I've now seen the artists sweat it out, I dont want to rip some low grade mp3 for free if I can help it, I feel bound to support them ... this music also comes from a culture i have relatively little to do with (it was a case of spot the hippie at the recent wiley show.. and this was in shoreditch, not some eski rave), so it takes a certain crossing of a cultural line, a few chances..... christ i must sound like a timid soul! but yknow what i mean.

..you just don't get with this when downloading or any sort of webshopping. its so facile. and fucking boring.

conversly, clicking away on amazon can be preferable to getting patronised by some indie-record store snob. but i think this belongs to another thread...
 

audiofelch

Active member
me too. recently, i've started lisetning to more radio tham i have done in years, and i think that's probably a reaction against having so much control over what music to listen to: i now want the music to be in someone else's hands, for them to make the choices. also, with radio you're involved in a kind of communal listening experience, rather than the cut-off private world of mp3 players.

I had a great time listening/surrendering to my jamaican neighbours throwing a party last night. bootlegged half of it.. some choice cuts in there.

shit, is it really creepy, or even legal recording yr neighbours noises?
 

mms

sometimes
I had a great time listening/surrendering to my jamaican neighbours throwing a party last night. bootlegged half of it.. some choice cuts in there.

shit, is it really creepy, or even legal recording yr neighbours noises?
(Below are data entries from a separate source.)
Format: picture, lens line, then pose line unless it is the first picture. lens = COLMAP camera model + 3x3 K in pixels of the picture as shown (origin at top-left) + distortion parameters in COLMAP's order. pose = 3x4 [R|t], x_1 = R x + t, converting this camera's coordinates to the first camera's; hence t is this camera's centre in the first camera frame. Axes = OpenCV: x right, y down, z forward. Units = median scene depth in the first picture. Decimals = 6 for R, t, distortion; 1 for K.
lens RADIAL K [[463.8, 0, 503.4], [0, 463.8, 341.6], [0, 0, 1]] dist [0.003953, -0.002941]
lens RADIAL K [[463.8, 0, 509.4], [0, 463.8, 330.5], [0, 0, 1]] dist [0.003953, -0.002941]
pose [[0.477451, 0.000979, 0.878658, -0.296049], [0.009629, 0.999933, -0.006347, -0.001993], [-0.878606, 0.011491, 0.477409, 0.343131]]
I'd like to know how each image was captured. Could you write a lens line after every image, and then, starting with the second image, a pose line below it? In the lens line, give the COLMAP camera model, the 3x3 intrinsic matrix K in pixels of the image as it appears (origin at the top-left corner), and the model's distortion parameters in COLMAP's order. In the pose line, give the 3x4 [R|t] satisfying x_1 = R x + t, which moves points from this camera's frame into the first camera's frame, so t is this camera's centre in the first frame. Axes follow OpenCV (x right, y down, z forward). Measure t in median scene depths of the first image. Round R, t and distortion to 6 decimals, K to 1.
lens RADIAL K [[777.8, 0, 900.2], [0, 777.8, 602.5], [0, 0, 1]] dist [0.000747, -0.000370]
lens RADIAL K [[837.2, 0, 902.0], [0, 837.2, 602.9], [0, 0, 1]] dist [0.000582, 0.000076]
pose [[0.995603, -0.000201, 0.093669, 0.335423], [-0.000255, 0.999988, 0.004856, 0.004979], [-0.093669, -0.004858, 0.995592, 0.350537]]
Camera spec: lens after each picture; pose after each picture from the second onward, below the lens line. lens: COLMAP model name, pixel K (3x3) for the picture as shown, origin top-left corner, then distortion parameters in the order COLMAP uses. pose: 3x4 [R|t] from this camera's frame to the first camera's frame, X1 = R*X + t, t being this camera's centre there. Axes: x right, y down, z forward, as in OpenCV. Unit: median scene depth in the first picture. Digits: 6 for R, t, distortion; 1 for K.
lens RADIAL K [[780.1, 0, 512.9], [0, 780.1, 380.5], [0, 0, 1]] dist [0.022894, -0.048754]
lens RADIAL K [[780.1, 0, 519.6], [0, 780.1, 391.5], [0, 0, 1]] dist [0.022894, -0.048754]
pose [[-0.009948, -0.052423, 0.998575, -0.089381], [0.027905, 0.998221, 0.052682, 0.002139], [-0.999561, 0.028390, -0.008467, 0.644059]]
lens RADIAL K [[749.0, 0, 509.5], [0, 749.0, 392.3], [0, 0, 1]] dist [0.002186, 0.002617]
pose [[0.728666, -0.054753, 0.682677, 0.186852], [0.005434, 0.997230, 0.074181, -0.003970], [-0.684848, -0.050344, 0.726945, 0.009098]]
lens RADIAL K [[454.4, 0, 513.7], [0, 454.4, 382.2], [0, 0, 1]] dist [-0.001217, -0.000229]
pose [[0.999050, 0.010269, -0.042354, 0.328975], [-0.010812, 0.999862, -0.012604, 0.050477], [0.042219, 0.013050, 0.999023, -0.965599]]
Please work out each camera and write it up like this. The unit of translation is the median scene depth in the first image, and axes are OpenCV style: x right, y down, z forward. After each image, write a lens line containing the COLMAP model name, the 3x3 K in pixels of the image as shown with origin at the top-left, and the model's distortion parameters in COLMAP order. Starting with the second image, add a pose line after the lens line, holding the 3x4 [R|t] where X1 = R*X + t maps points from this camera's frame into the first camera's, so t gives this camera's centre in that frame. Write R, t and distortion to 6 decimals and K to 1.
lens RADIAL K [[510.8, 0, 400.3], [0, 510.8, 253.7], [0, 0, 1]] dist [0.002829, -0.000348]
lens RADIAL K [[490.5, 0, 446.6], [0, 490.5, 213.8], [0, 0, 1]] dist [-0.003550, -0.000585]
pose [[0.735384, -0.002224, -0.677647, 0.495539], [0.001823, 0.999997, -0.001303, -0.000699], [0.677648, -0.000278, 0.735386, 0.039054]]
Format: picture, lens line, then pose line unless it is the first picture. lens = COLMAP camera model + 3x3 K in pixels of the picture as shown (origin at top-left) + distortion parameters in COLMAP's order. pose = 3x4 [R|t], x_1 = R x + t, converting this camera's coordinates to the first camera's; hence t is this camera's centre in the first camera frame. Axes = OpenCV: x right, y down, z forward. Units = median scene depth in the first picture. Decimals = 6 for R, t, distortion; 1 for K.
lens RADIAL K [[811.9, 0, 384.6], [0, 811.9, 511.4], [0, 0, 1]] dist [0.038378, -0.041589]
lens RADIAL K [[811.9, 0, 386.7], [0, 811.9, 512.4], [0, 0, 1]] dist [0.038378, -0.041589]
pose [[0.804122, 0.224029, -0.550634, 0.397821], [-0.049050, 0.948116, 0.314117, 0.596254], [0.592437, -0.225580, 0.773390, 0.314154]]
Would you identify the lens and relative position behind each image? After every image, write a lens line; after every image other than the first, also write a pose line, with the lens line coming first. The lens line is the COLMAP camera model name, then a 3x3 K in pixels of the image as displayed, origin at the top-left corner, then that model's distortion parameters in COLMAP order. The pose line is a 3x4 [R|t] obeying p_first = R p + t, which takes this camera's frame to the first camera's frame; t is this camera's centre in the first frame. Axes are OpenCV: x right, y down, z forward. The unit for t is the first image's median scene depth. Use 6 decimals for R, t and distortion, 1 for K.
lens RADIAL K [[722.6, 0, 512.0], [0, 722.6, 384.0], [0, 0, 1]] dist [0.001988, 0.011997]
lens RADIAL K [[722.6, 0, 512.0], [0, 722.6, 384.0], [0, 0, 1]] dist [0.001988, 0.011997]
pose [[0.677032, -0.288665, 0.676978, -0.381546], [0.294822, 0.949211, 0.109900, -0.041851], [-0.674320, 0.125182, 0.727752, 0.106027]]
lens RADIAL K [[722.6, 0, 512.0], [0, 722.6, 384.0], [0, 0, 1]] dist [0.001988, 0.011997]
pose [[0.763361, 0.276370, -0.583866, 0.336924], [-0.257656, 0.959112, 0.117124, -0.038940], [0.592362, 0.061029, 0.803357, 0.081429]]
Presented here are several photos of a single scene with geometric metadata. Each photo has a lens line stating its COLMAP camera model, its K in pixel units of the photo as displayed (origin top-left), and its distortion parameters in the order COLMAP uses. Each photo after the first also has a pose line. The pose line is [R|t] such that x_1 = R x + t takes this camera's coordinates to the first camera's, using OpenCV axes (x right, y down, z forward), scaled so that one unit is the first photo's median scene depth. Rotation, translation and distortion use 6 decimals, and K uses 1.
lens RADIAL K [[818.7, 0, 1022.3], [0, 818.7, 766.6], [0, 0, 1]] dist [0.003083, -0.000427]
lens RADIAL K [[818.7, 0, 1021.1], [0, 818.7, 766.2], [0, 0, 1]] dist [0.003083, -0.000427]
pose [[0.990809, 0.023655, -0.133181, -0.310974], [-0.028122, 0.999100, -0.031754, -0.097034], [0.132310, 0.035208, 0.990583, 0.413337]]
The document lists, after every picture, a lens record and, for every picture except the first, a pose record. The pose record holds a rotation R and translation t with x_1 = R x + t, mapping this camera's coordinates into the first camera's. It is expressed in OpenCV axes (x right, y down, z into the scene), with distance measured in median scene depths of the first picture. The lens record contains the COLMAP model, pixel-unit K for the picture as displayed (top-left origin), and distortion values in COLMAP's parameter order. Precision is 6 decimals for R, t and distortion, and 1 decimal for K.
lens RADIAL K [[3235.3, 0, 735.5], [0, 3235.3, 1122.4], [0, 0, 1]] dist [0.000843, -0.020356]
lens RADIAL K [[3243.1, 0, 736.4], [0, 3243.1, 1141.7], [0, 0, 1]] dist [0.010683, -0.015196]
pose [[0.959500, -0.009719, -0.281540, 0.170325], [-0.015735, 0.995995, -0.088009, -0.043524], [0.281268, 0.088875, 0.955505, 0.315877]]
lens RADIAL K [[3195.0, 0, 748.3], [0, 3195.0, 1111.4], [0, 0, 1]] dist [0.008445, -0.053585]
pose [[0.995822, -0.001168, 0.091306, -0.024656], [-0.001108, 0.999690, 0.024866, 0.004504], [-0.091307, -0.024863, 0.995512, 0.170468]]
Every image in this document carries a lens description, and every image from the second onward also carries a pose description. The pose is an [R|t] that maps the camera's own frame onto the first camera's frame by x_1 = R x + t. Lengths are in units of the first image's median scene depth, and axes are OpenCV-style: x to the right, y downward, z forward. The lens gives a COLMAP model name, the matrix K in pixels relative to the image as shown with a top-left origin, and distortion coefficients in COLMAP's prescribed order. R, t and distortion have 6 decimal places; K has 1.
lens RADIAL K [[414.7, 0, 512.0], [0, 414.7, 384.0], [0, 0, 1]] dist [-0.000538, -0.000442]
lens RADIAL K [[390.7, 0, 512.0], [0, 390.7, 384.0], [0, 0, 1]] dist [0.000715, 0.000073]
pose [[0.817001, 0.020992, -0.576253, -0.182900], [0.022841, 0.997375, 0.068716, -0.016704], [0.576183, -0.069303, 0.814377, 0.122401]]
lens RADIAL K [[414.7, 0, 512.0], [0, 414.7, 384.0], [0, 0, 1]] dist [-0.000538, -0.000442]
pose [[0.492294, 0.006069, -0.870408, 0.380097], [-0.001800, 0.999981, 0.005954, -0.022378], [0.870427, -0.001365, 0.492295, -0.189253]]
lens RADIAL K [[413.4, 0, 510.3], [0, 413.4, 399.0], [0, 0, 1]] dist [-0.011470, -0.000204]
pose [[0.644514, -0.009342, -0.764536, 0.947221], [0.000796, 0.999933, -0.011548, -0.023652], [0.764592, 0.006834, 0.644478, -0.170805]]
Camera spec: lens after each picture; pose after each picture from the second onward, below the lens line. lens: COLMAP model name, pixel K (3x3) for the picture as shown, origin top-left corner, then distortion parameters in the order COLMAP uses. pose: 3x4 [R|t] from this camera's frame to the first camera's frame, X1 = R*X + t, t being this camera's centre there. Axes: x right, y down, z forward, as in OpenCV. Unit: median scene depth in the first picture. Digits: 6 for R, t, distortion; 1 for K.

thats weird but kinda lush, a very strange circumstance to be in sir, you shoulda popped around with some beer or wine.
 

DannyL

Wild Horses
is it really creepy, or even legal recording yr neighbours noises?

I can think of a worst case scenario where it would defintely be unethical :)

Great post mms. I haven't yet succumbed to buying an mp3 player. In part it was tightness, in part it's being annoyed at the iPod's ubiquity. Also, I enjoy paying attention to the environment when I'm out and about - maybe I won't bother now.

I think you're totally on the money ('scuse pun) in stating that there is now a much more limited range of economic opportunity for new artists. That's sad.